Testing and validation
All automation components should be continuously tested on a regular schedule. Any solutions that fail testing should be removed from availability and refer back to original authors for maintenance. Refer to the IBM Well-Architected framework for comprehensive testing scenarios.
Telemetry and monitoring
The system should collect telemetry and logs from the testing framework, the software catalog and deployment attempts. Baselines should be established and any out of baseline incidents. These systems trigger alerts when SLIs deviate from acceptable ranges, allowing engineers or automated processes to respond quickly to address indicative signals.
IBM Technology Zone (TechZone) is the single destination for all of IBM's go-to-market teams and the IBM Business Partner ecosystem to provision and customize live demo environments.
OpenShift Pipelines is a Kubernetes-native CI/CD solution which builds on Tekton to provide a CI/CD experience through tight integration with OpenShift and Red Hat developer tools.
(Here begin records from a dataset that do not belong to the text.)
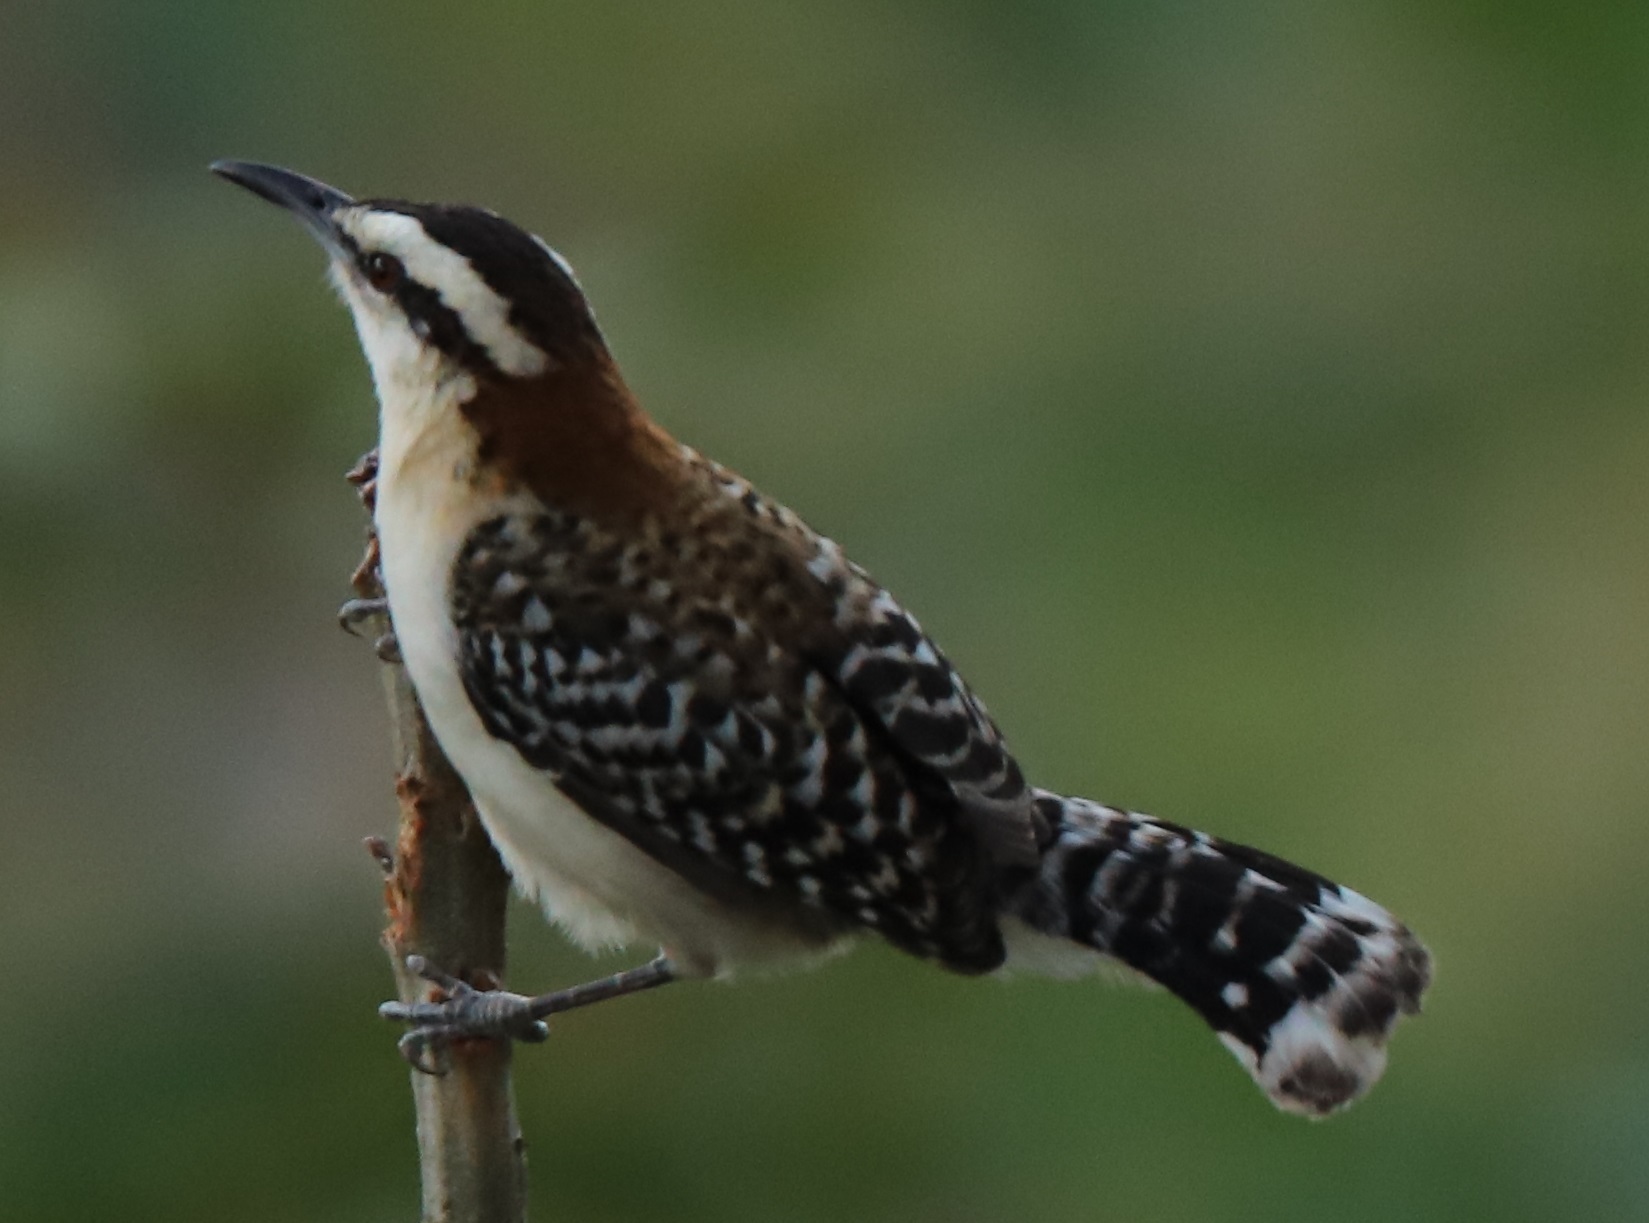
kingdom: Animalia
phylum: Chordata
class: Aves
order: Passeriformes
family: Troglodytidae
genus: Campylorhynchus
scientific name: Campylorhynchus rufinucha
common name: Rufous-naped wren
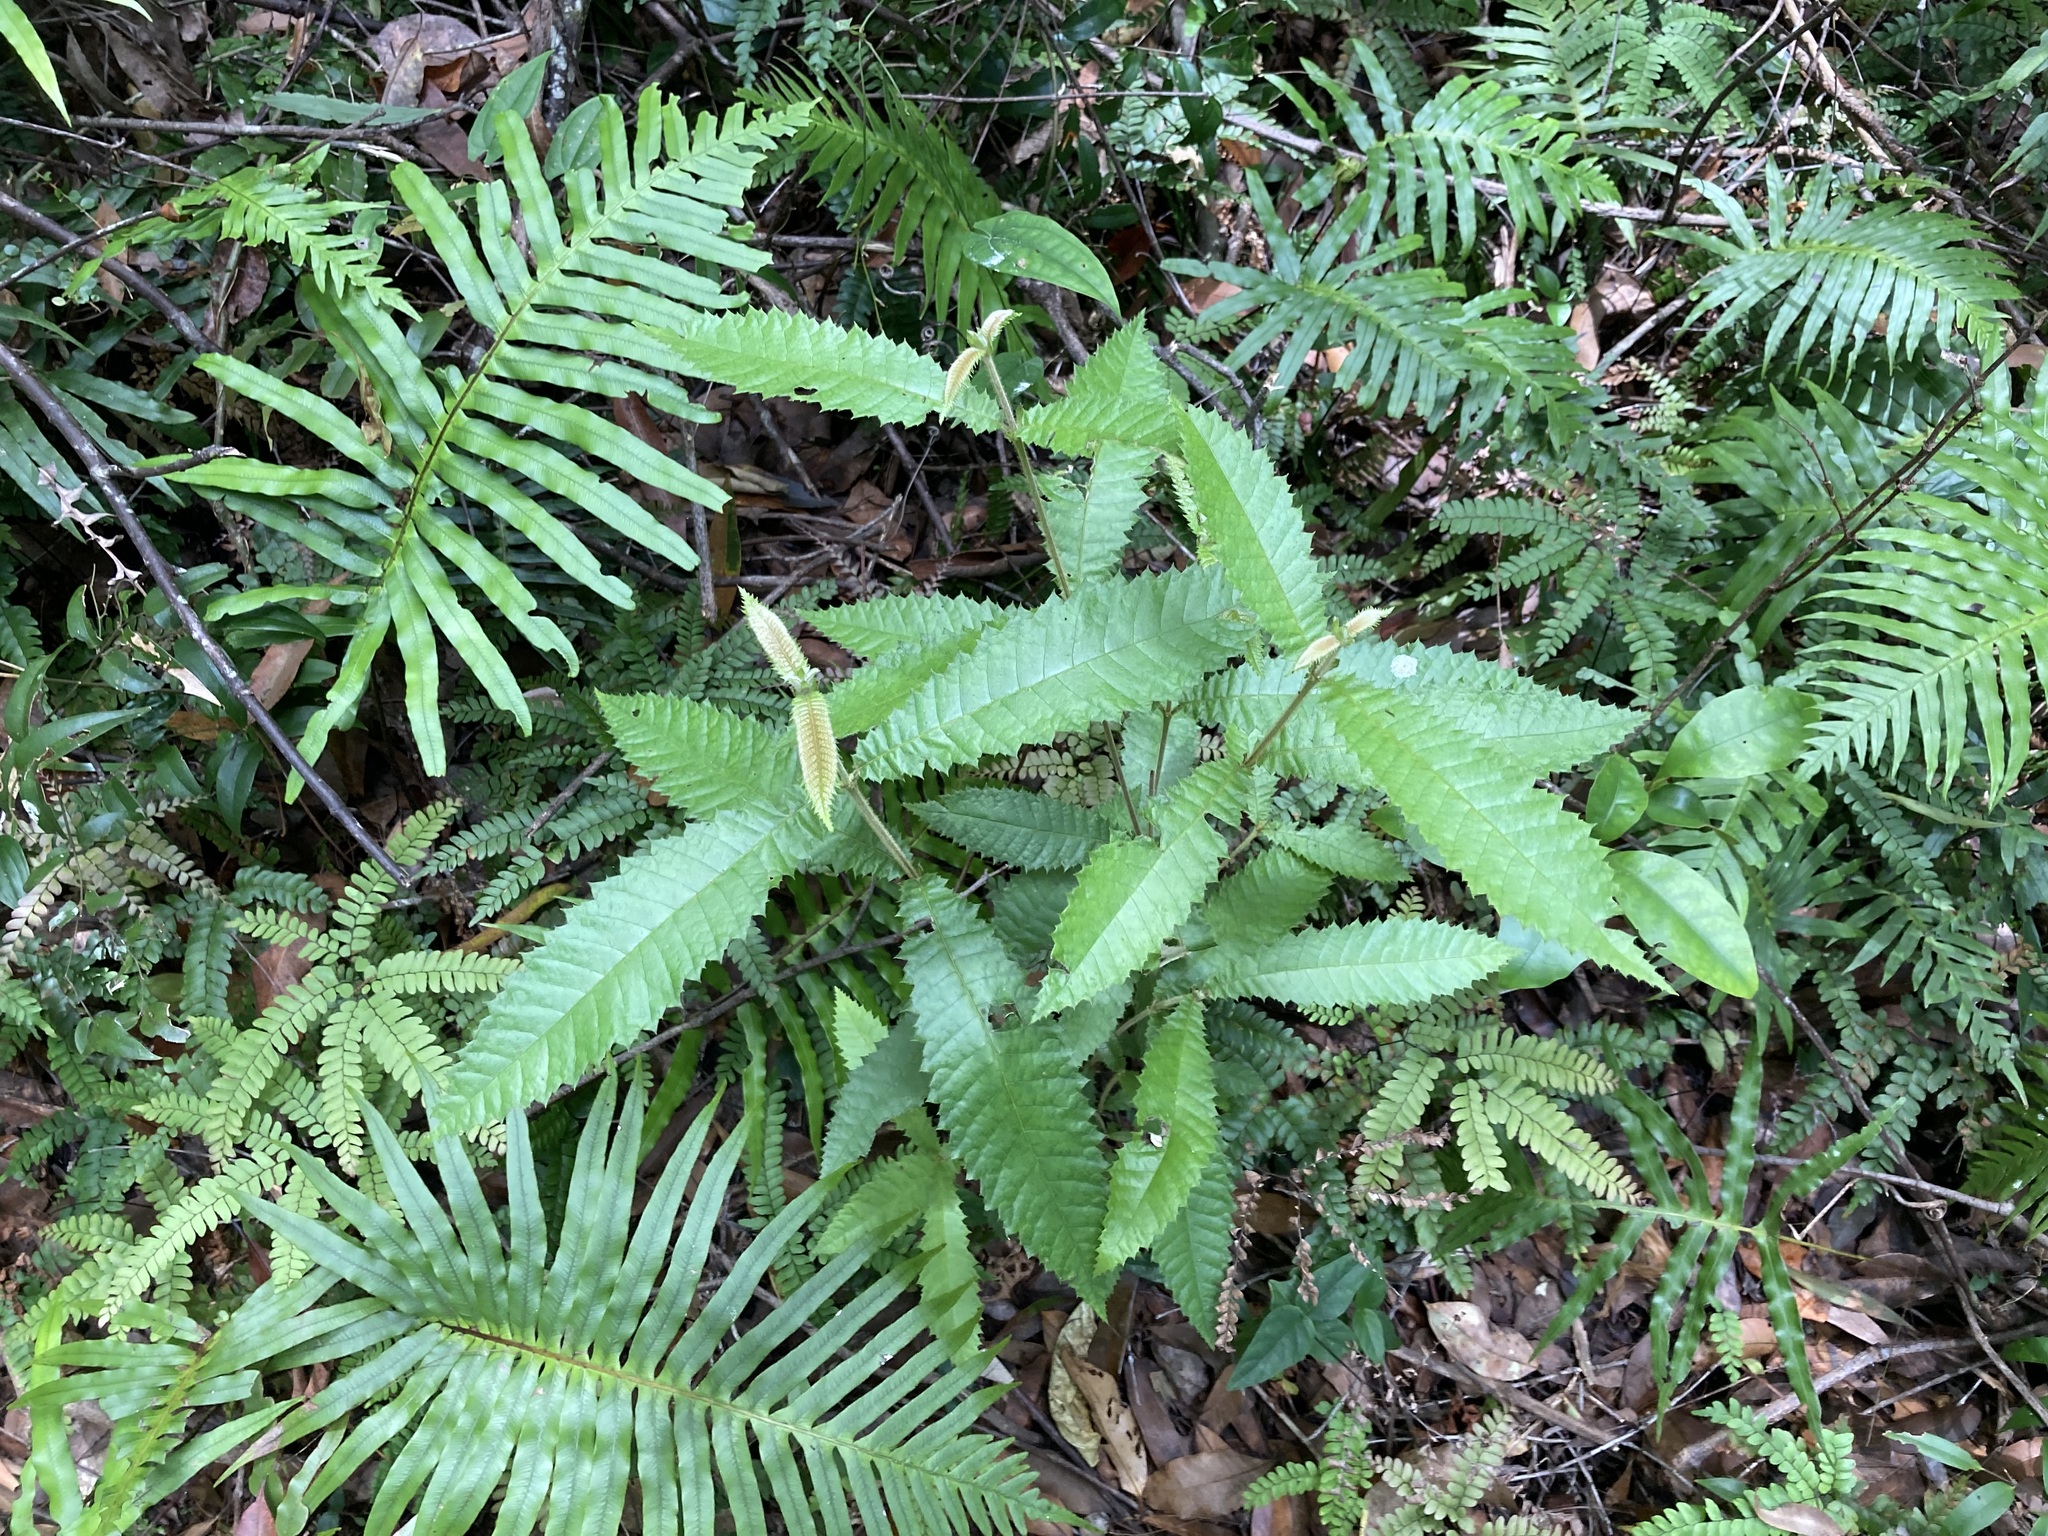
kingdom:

OpenShift Pipelines is designed to run each step of the CI/CD pipeline in its own container, allowing each step to scale independently to meet the demands of the pipeline.
An enterprise-grade, open developer platform for building developer portals, containing a supported and opinionated framework. Red Hat Developer Hub helps reduce friction and frustration for engineering teams while boosting their productivity and increasing their organization's competitive advantages.